** Work required **
Please return all lines in the listing holding the word "Real".

** Extracted information **
_____

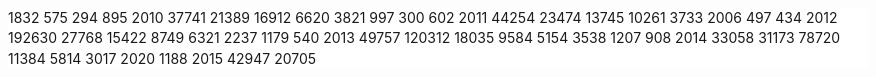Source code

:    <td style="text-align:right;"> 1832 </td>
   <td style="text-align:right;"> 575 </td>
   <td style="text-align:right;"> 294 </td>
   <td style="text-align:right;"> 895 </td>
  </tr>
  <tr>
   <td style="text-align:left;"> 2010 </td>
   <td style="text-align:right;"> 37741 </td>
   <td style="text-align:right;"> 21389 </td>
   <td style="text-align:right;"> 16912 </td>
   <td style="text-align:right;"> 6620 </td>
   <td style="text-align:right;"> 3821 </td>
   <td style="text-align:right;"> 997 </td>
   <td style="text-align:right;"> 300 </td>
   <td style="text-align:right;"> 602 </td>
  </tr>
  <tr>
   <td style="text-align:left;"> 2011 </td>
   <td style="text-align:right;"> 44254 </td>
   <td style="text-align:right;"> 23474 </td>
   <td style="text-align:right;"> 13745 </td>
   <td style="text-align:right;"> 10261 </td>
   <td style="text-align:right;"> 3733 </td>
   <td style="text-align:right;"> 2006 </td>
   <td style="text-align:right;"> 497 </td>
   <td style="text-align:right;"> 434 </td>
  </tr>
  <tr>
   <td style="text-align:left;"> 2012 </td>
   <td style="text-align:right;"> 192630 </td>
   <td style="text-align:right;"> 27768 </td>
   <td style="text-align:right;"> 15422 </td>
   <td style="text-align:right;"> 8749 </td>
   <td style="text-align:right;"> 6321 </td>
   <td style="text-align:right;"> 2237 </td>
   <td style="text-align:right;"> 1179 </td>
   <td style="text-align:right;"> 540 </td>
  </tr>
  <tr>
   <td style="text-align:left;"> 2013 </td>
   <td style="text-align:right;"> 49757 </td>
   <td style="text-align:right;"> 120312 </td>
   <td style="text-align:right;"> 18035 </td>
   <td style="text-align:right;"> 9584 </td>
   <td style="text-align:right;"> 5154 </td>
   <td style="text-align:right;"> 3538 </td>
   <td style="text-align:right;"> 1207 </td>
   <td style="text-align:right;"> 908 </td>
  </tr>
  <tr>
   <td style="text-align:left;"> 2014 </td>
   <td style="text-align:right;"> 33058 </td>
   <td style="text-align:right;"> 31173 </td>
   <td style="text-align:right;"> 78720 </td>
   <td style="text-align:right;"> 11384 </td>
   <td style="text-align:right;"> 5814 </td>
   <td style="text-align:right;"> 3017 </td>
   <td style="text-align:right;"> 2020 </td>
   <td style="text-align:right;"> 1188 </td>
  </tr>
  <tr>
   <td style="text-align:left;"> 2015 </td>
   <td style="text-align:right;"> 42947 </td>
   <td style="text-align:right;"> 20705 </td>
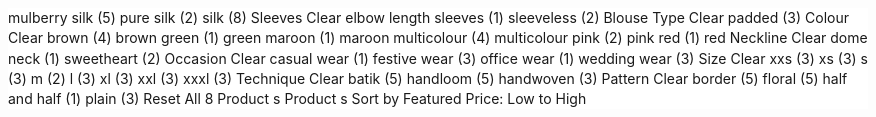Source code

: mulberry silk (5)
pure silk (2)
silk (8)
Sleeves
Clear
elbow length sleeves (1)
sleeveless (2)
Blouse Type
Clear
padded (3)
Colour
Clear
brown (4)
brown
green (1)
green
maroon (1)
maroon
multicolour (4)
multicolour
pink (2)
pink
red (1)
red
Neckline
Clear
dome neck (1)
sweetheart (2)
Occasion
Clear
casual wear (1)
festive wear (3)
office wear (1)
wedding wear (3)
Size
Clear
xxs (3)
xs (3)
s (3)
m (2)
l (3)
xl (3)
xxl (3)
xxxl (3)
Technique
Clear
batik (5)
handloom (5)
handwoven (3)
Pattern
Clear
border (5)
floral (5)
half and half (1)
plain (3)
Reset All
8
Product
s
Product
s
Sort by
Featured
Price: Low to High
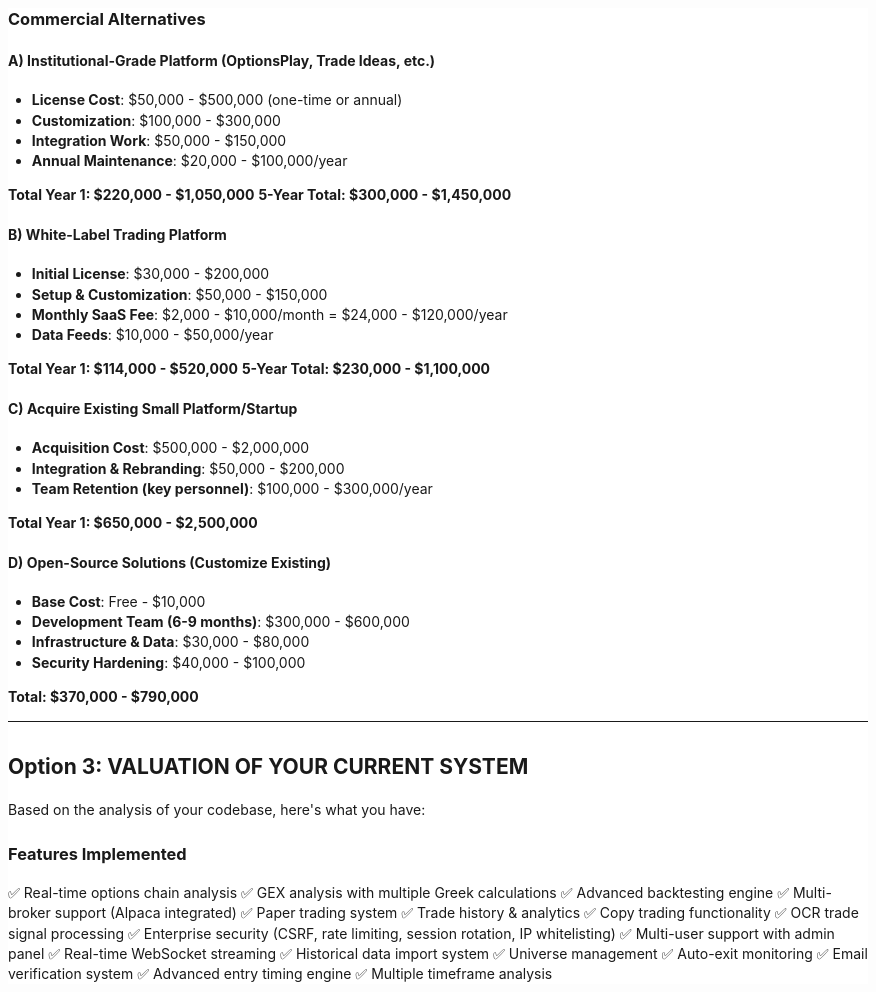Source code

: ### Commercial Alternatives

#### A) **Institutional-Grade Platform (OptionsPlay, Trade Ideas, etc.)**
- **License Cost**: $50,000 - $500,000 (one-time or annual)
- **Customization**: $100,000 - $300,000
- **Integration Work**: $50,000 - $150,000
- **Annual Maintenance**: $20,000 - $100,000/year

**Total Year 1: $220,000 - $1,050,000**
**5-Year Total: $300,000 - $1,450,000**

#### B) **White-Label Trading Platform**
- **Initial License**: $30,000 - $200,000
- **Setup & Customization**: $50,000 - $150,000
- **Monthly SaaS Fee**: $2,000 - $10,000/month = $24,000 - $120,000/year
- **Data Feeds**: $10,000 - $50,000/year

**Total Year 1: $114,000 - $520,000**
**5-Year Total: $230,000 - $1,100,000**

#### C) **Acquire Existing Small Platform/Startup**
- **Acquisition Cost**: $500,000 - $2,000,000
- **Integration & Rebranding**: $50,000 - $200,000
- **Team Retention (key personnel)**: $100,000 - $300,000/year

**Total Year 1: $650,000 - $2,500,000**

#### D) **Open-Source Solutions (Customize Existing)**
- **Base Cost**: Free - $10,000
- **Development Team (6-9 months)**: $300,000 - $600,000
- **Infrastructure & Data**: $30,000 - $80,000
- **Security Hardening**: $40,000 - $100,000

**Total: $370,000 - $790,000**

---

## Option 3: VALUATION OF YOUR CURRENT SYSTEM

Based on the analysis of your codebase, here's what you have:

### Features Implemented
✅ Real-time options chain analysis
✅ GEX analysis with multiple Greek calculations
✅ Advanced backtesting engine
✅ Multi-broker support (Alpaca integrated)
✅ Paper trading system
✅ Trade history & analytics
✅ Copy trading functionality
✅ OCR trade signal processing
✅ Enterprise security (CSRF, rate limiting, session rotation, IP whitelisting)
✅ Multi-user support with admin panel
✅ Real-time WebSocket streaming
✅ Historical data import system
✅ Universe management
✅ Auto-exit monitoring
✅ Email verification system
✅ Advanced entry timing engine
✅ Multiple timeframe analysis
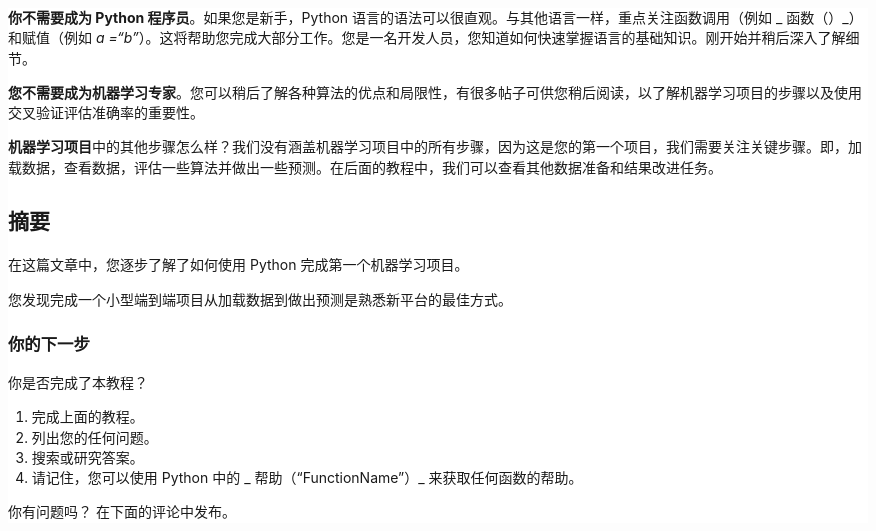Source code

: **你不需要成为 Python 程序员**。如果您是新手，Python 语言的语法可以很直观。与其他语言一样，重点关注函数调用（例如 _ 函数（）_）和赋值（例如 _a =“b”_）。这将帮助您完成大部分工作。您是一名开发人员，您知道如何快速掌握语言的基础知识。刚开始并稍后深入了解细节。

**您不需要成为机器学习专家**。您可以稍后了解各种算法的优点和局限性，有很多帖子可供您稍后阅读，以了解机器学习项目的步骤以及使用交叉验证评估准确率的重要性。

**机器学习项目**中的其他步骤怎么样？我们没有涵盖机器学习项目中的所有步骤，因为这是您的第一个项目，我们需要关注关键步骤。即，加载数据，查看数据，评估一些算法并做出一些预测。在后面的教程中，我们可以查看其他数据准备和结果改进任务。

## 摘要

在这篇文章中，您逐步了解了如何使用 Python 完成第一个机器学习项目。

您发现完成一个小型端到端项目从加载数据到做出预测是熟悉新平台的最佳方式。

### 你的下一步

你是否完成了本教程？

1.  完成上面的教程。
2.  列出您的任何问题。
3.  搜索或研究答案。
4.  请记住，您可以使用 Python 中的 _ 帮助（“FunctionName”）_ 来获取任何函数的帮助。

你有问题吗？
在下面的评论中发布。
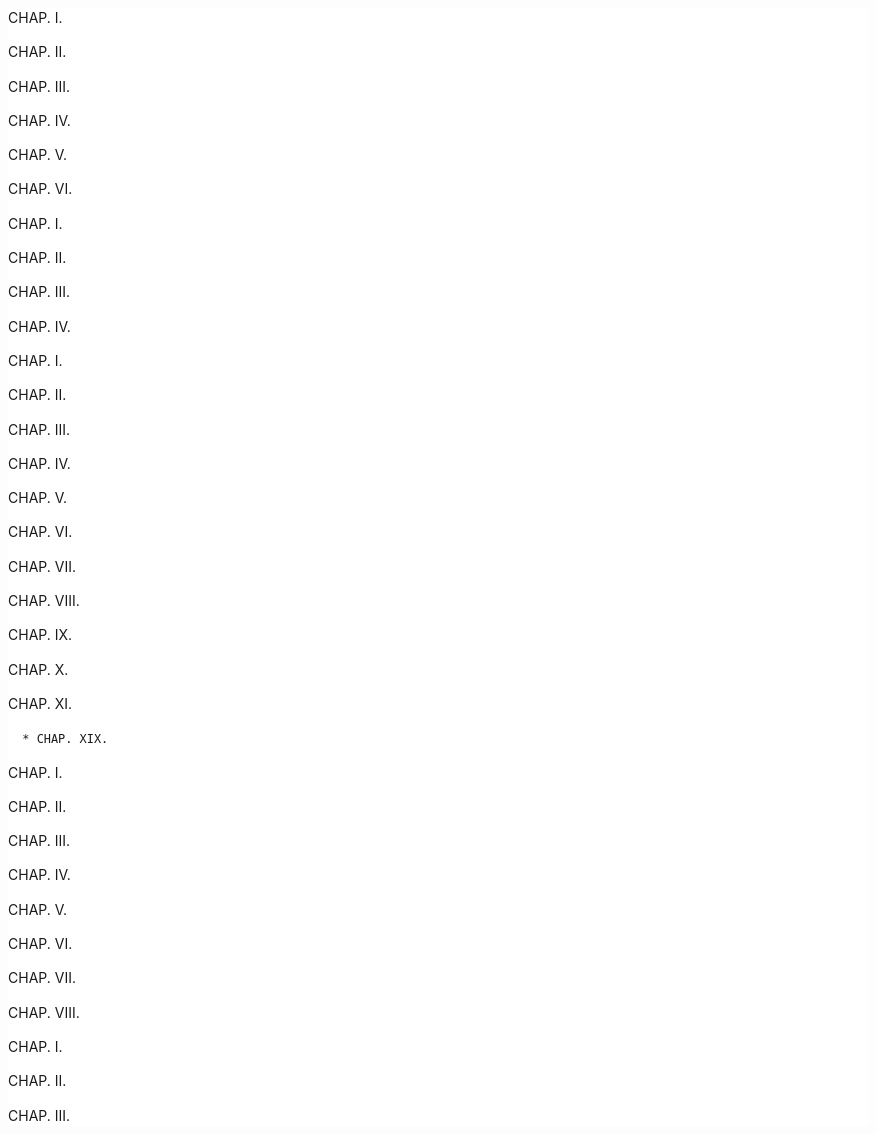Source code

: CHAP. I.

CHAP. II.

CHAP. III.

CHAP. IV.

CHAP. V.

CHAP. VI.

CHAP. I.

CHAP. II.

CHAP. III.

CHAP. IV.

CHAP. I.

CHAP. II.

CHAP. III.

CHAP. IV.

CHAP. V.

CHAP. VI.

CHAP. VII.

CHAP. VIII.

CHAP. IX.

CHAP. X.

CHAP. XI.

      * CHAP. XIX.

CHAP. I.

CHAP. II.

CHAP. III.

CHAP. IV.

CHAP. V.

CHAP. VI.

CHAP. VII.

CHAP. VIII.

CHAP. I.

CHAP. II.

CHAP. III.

_____

** Response to the exercise **
✅ Real-time options chain analysis
✅ Real-time WebSocket streaming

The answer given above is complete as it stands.